* **PROMPT**:
Pull out each line in the rows below that contains the word "Набор".

* **RECORDS SHOWN**:
********************

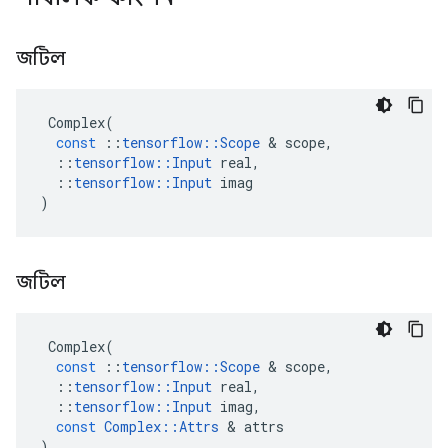
জটিল
Complex
(
const
::
tensorflow
::
Scope
&
scope
,
::
tensorflow
::
Input
real
,
::
tensorflow
::
Input
imag
)
জটিল
Complex
(
const
::
tensorflow
::
Scope
&
scope
,
::
tensorflow
::
Input
real
,
::
tensorflow
::
Input
imag
,
const
Complex
::
Attrs
&
attrs
)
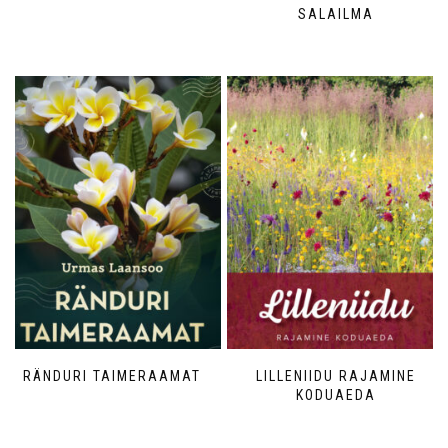
SALAILMA
RÄNDURI TAIMERAAMAT
LILLENIIDU RAJAMINE
KODUAEDA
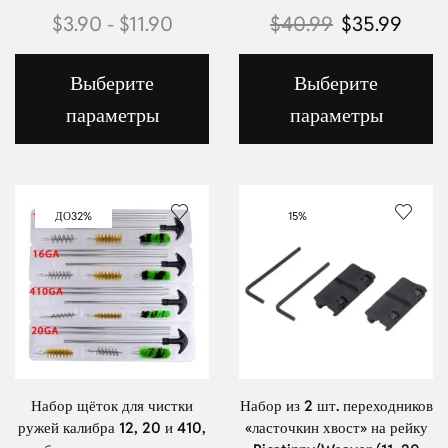
$
3.90
-
$
11.90
$
40.99
$
35.99
Выберите
Выберите
параметры
параметры
ДО
32%
15%
Набор щёток для чистки
Набор из 2 шт. переходников
ружей калибра 12, 20 и 410,
«ласточкин хвост» на рейку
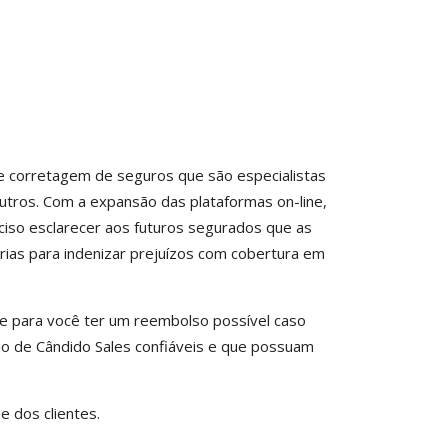
de corretagem de seguros que são especialistas
utros. Com a expansão das plataformas on-line,
eciso esclarecer aos futuros segurados que as
ias para indenizar prejuízos com cobertura em
e para você ter um reembolso possível caso
pio de Cândido Sales confiáveis e que possuam
 dos clientes.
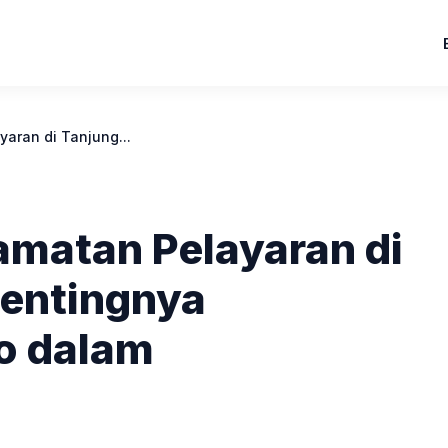
aran di Tanjung...
matan Pelayaran di
Pentingnya
o dalam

********************

* **EXPECTED ANSWER**:
Набор щёток для чистки
Набор из 2 шт. переходников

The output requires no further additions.